» PROMPT
Set down exactly the entries below, beginning at their first line and ending at the line with "of human colorectal".

Stored items from a collection
= = = = = = =

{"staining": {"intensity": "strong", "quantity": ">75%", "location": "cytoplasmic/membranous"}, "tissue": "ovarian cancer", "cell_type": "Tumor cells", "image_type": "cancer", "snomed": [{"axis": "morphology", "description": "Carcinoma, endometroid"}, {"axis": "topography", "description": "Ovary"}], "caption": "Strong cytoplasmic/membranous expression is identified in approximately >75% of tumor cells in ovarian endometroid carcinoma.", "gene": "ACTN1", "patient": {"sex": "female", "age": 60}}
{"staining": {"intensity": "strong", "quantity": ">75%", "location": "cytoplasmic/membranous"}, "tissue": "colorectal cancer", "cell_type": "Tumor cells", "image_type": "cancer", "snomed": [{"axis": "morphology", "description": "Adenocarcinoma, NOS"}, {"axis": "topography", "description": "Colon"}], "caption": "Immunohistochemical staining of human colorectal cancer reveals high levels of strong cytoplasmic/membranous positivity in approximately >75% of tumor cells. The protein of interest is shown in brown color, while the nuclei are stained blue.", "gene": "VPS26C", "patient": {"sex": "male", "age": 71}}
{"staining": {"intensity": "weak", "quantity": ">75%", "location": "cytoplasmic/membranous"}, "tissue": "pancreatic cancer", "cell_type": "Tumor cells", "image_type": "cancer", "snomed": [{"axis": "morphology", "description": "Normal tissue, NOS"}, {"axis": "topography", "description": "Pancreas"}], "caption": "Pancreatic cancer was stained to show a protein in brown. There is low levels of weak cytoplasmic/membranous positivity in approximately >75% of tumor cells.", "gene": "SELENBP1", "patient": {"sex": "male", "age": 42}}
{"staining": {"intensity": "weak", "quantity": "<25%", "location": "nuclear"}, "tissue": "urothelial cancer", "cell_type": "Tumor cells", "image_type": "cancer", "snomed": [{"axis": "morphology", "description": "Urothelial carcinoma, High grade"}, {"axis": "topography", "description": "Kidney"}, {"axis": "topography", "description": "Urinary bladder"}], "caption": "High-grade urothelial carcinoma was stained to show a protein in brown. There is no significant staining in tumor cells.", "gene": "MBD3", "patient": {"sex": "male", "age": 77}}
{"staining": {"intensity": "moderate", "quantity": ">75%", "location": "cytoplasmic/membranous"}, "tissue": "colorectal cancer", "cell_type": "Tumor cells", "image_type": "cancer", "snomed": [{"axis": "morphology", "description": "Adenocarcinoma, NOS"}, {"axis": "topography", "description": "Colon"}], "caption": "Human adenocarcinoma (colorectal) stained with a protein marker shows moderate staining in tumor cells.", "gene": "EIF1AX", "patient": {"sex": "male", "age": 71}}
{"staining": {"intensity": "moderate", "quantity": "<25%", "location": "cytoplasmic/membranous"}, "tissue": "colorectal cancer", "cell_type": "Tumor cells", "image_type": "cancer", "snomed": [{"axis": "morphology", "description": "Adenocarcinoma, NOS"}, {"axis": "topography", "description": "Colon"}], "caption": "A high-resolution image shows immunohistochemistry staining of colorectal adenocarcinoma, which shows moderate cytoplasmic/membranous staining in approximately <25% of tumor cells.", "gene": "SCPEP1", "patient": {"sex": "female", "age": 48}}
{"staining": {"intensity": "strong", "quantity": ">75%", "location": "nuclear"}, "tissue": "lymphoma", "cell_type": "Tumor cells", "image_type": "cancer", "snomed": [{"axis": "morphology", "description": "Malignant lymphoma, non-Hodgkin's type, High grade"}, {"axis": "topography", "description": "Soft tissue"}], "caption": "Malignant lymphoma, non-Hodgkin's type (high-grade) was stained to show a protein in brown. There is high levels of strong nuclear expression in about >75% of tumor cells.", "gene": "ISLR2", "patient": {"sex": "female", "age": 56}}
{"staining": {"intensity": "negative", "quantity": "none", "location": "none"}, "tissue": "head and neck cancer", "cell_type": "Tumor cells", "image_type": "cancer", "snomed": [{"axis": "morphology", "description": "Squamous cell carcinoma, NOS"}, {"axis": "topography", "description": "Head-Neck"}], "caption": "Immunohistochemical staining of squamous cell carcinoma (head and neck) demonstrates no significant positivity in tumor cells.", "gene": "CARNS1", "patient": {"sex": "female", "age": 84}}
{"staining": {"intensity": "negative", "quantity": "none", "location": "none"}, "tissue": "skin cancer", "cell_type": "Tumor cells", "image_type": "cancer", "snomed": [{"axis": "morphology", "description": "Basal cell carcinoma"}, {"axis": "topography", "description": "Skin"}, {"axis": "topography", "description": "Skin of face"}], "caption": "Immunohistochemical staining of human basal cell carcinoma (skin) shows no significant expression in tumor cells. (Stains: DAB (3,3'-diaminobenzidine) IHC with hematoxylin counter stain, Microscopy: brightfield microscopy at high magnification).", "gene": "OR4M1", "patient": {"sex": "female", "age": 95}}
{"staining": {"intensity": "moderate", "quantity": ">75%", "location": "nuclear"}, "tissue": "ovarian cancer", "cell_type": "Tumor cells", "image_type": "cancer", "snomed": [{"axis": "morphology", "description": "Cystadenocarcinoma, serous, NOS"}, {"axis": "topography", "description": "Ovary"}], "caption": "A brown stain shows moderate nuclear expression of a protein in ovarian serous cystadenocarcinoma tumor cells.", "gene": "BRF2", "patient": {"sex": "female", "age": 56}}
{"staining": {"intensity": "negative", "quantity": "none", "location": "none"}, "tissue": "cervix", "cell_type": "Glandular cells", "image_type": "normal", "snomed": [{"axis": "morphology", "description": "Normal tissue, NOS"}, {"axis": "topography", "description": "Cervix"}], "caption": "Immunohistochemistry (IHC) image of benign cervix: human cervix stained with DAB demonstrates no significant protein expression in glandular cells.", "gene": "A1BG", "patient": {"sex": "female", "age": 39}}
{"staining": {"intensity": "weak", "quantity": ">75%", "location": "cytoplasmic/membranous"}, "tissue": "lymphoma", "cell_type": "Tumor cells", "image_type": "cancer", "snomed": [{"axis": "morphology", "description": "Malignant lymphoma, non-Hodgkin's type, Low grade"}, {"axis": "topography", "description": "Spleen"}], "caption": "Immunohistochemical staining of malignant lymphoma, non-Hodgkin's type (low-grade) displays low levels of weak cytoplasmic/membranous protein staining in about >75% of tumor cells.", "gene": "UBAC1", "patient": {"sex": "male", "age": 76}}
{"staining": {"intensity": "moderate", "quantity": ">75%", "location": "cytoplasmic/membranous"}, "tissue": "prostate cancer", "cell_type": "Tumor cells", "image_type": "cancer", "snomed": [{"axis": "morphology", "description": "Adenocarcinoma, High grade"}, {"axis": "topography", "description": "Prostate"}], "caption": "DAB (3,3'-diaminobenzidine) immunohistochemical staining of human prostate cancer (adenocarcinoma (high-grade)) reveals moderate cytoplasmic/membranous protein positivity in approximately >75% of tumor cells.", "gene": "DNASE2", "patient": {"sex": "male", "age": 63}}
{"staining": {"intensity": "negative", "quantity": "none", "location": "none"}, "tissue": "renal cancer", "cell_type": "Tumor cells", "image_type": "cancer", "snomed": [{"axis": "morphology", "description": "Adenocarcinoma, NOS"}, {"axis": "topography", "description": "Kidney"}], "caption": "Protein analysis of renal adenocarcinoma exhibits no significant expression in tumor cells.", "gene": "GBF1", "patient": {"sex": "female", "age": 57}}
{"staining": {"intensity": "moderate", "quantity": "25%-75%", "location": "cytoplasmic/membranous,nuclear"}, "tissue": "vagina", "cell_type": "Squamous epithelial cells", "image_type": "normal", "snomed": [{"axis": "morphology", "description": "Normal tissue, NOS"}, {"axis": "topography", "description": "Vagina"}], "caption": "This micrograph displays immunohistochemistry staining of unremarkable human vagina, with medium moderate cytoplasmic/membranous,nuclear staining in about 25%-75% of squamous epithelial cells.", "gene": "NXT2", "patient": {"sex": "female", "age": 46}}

= = = = = = =

» ANSWER TO THIS EXERCISE
{"staining": {"intensity": "strong", "quantity": ">75%", "location": "cytoplasmic/membranous"}, "tissue": "ovarian cancer", "cell_type": "Tumor cells", "image_type": "cancer", "snomed": [{"axis": "morphology", "description": "Carcinoma, endometroid"}, {"axis": "topography", "description": "Ovary"}], "caption": "Strong cytoplasmic/membranous expression is identified in approximately >75% of tumor cells in ovarian endometroid carcinoma.", "gene": "ACTN1", "patient": {"sex": "female", "age": 60}}
{"staining": {"intensity": "strong", "quantity": ">75%", "location": "cytoplasmic/membranous"}, "tissue": "colorectal cancer", "cell_type": "Tumor cells", "image_type": "cancer", "snomed": [{"axis": "morphology", "description": "Adenocarcinoma, NOS"}, {"axis": "topography", "description": "Colon"}], "caption": "Immunohistochemical staining of human colorectal cancer reveals high levels of strong cytoplasmic/membranous positivity in approximately >75% of tumor cells. The protein of interest is shown in brown color, while the nuclei are stained blue.", "gene": "VPS26C", "patient": {"sex": "male", "age": 71}}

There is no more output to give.